Entries provided —
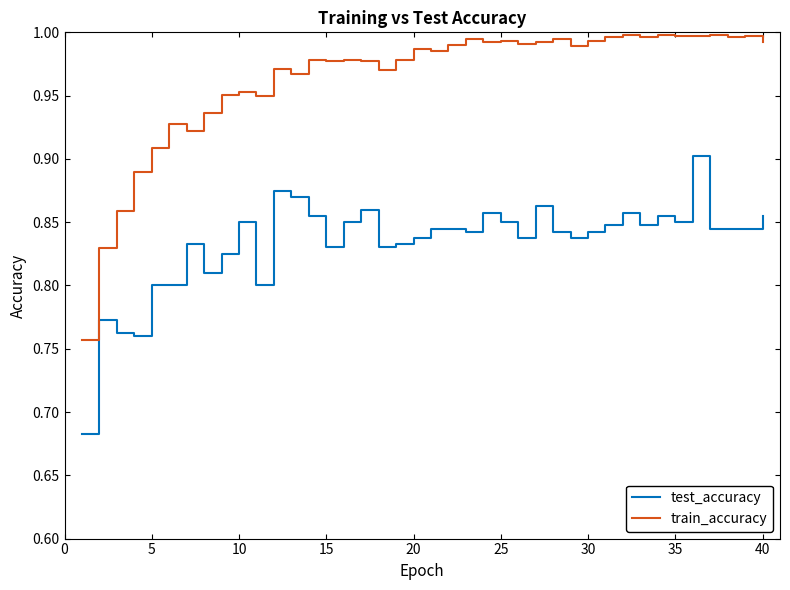

List the series in order of their overall mean, lowest first.

test_accuracy, train_accuracy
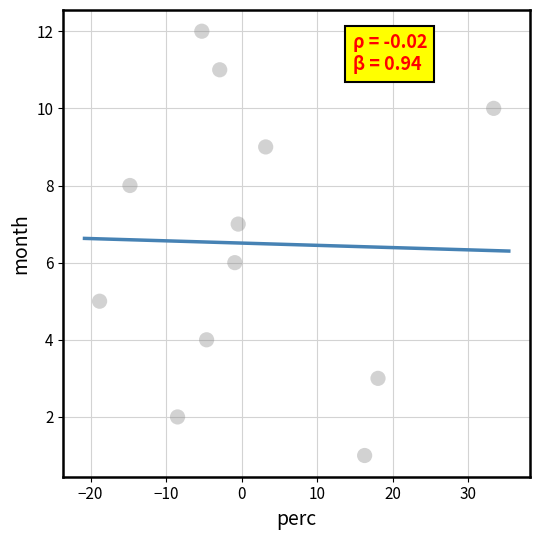

What is the range of Y values (max minus min)?

11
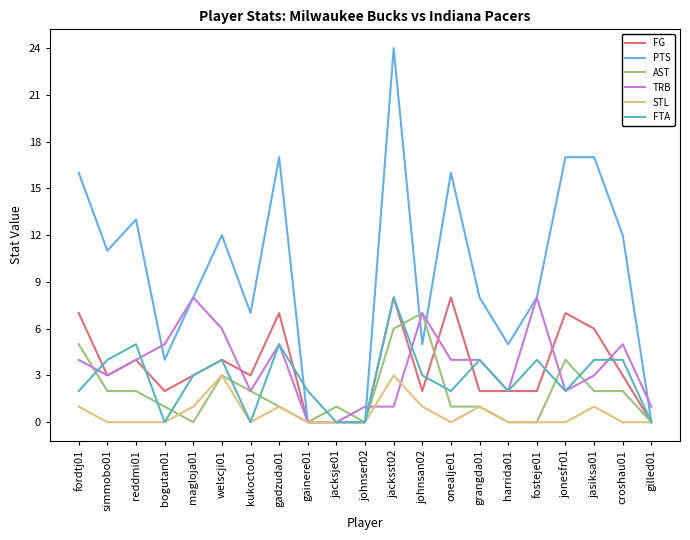

Reading left to right, extract all data points from this chart.

FG: 7	3	4	2	3	4	3	7	0	0	0	8	2	8	2	2	2	7	6	3	0
PTS: 16	11	13	4	8	12	7	17	0	0	0	24	5	16	8	5	8	17	17	12	0
AST: 5	2	2	1	0	3	2	1	0	1	0	6	7	1	1	0	0	4	2	2	0
TRB: 4	3	4	5	8	6	2	5	0	0	1	1	7	4	4	2	8	2	3	5	1
STL: 1	0	0	0	1	3	0	1	0	0	0	3	1	0	1	0	0	0	1	0	0
FTA: 2	4	5	0	3	4	0	5	2	0	0	8	3	2	4	2	4	2	4	4	0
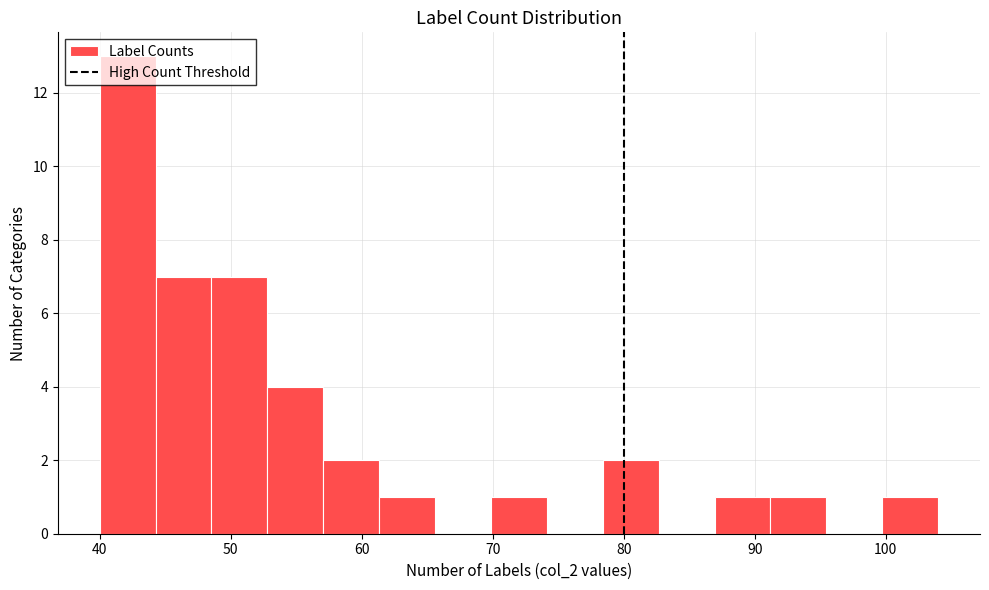

Reading left to right, transcribe this chart: for each bar, give the range it covers on the x-axis and its height. Neither the bar edges nor the heights are printed on the chart, so give them approximately, as read against the axes.

40 to 44: 13
44 to 49: 7
49 to 53: 7
53 to 57: 4
57 to 61: 2
61 to 66: 1
66 to 70: 0
70 to 74: 1
74 to 78: 0
78 to 83: 2
83 to 87: 0
87 to 91: 1
91 to 95: 1
95 to 100: 0
100 to 104: 1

Exercise —
Copy all the rows above word for word, leaving out the pictures.

Exercise output —
List the series in order of their overall mean, lowest first.

test_accuracy, train_accuracy

What is the range of Y values (max minus min)?

11

Reading left to right, extract all data points from this chart.

FG: 7	3	4	2	3	4	3	7	0	0	0	8	2	8	2	2	2	7	6	3	0
PTS: 16	11	13	4	8	12	7	17	0	0	0	24	5	16	8	5	8	17	17	12	0
AST: 5	2	2	1	0	3	2	1	0	1	0	6	7	1	1	0	0	4	2	2	0
TRB: 4	3	4	5	8	6	2	5	0	0	1	1	7	4	4	2	8	2	3	5	1
STL: 1	0	0	0	1	3	0	1	0	0	0	3	1	0	1	0	0	0	1	0	0
FTA: 2	4	5	0	3	4	0	5	2	0	0	8	3	2	4	2	4	2	4	4	0

Reading left to right, transcribe this chart: for each bar, give the range it covers on the x-axis and its height. Neither the bar edges nor the heights are printed on the chart, so give them approximately, as read against the axes.

40 to 44: 13
44 to 49: 7
49 to 53: 7
53 to 57: 4
57 to 61: 2
61 to 66: 1
66 to 70: 0
70 to 74: 1
74 to 78: 0
78 to 83: 2
83 to 87: 0
87 to 91: 1
91 to 95: 1
95 to 100: 0
100 to 104: 1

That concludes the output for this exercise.